To give you an example:

[Tue May 23 09:32:21 2023] [UFW BLOCK] IN=eth0 OUT= MAC=MAC_ADDRESS_A SRC=IP_ADDRESS_A DST=SERVER_IP LEN=40 TOS=0x00 PREC=0x00 TTL=248 ID=54321 PROTO=TCP SPT=34909 DPT=40930 WINDOW=65535 RES=0x00 SYN URGP=0
[Tue May 23 09:32:22 2023] [UFW BLOCK] IN=eth0 OUT= MAC=MAC_ADDRESS_A SRC=IP_ADDRESS_A DST=SERVER_IP LEN=40 TOS=0x00 PREC=0x00 TTL=248 ID=54321 PROTO=TCP SPT=43093 DPT=40942 WINDOW=65535 RES=0x00 SYN URGP=0
[Tue May 23 09:32:29 2023] [UFW BLOCK] IN=eth0 OUT= MAC=MAC_ADDRESS_A SRC=IP_ADDRESS_B DST=SERVER_IP LEN=40 TOS=0x00 PREC=0x00 TTL=249 ID=57687 PROTO=TCP SPT=42801 DPT=3350 WINDOW=1024 RES=0x00 SYN URGP=0
[Tue May 23 09:32:35 2023] [UFW BLOCK] IN=eth0 OUT= MAC=MAC_ADDRESS_A SRC=IP_ADDRESS_C DST=SERVER_IP LEN=40 TOS=0x00 PREC=0x00 TTL=54 ID=61548 PROTO=TCP SPT=21721 DPT=23 WINDOW=43065 RES=0x00 SYN URGP=0
[Tue May 23 09:32:59 2023] [UFW BLOCK] IN=eth0 OUT= MAC=MAC_ADDRESS_A SRC=IP_ADDRESS_D DST=SERVER_IP LEN=44 TOS=0x00 PREC=0x00 TTL=114 ID=0 PROTO=TCP SPT=50293 DPT=1023 WINDOW=29200 RES=0x00 SYN URGP=0

Identifiers are anonymised but if they are the same the have the same reference.

We do use Cloudflare but just as an SSL/domain provider and cache. Unfortunately I’m not in charge of that so before digging further in that direction I’d like to exhaust other possibilities.

I’ve added an uptime check via blackbox exporter that point to the domain to see if there is any downtime detected.

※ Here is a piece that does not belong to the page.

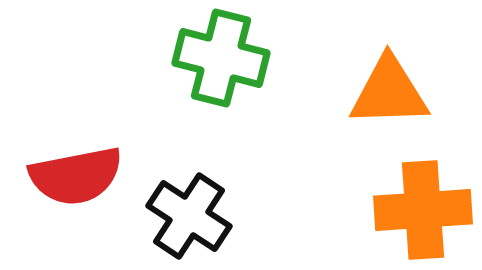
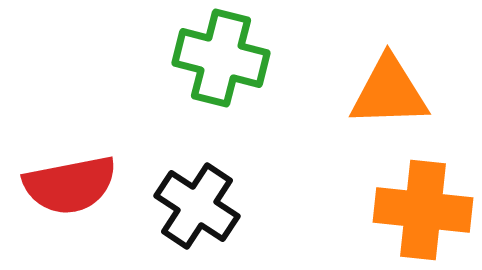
red semicircle: moved 6 px left, 9 px down
orange cross: rotated 10 degrees clockwise
black cross: moved 8 px right, 10 px up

Yes, similar for me. The only ones we care about, I think, are to ports 80 and 443. Perhaps try
dmesg | egrep "DPT=80 |DPT=443 " | egrep PROTO=TCP
and it’s quite likely there’ll be nothing there. But if there is, that may mean the firewall is blocking access to discourse.

Yep, nothing for me too.

Anyway, judging by the monitoring, it seems like the container is up at all time and the home page as well but it’s literally the app not responding to requests and the fact that there is noData period in those charts confirm that theory to be honest. What that means is that the home page would probably load (it’s the category for us) as it’s cached by cloudflare, but then browsing simply goes in timeout requests.

Last 24h

image

I’ll try and add a new uptime check on the /latest page that is most probably not cacheable due to the content being nearly-constantly changing.

CloudFlare shouldn’t be caching any of your pages. Discourse is an app, not a website.

1 Like

These outages are around an hour or more, and clustered around midnight - does that match your observations?